Bertrand, who worked at Citibank among other institutions, notes that currently "... banks thrive on inefficiencies and ineffectiveness when moving money." Novel payment technologies have start to empower corporations by making banking fees more transparent and by providing new ways to circumvent banks altogether, thus jeopardizing their future profits.

Unless banks devise new value-added services to compensate for such losses, their future as providers to such clients might be endangered.

What I especially like about this book is that, in addition to describing both commonly used and relatively novel cash management services, the author makes it clear when a particular service might be to higher monetary advantage either of the bank or of the client.

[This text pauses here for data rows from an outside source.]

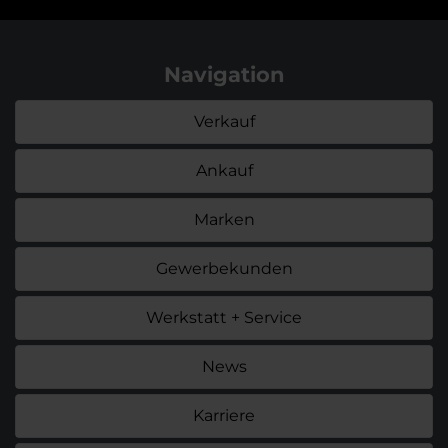
Navigation
Verkauf
Ankauf
Marken
Gewerbekunden
Werkstatt + Service
News
Karriere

Bertrand sensibly stresses that no two corporations are alike and that different trading patterns necessitate diverse innovation and development approaches. Mostly the banks find the ways to monetize exception management with various surcharges, although sometimes the banks are under pressure to provide money-losing services, to keep the clients happy.

As well, the author's first chapter briefly describes quite complex legal and tax issues that must be kept in mind when conceptualizing some intrepid liquidity strategies. Even experienced international bankers might find much useful new information when reading the book. Neglecting local regulations might undermine carefully derived methods of international cash management and result in high fines; hence, it is imperative to consult experts who can guide the corporation through the uncharted waters of global payments.

Unfortunately, the author neglected to mention that such specialized and knowledgeable experts are quite uncommon even in the fairly developed trading nations. Although some corporations and banks attempted to run such services on their own with superficial expertise, they were often unsuccessful in their effort to reduce substantial overhead losses from international payment operations. Outsourcing to specialized payment hubs might ensure profitability of complex and risky international cash management.

A broad-ranging view of the field

Subsequent chapters cover in sufficient details the critical issues of compliance, bank account structures, liquidity management and cash cushions, risk, the credit ladder and the investment pyramid, payments, foreign exchange, supply chain management and illiquid management.

In an interesting feature, the book concludes with four comprehensive cash service case studies. Each covers an advanced financial institution, and its subsidiaries and lead clients, including Wells Fargo and Citibank.

The only deficiency of this excellent book is less than ideal editorial effort in its publishing, resulting in numerous grammar errors and misspellings. Also, a paper edition makes less sense for a rapidly moving field such as cash management, and there is no need for it when so many North American professionals download digital books.

Hopefully upcoming editions will be published with more care. The need for good coverage of this critical, evolving topic is essential.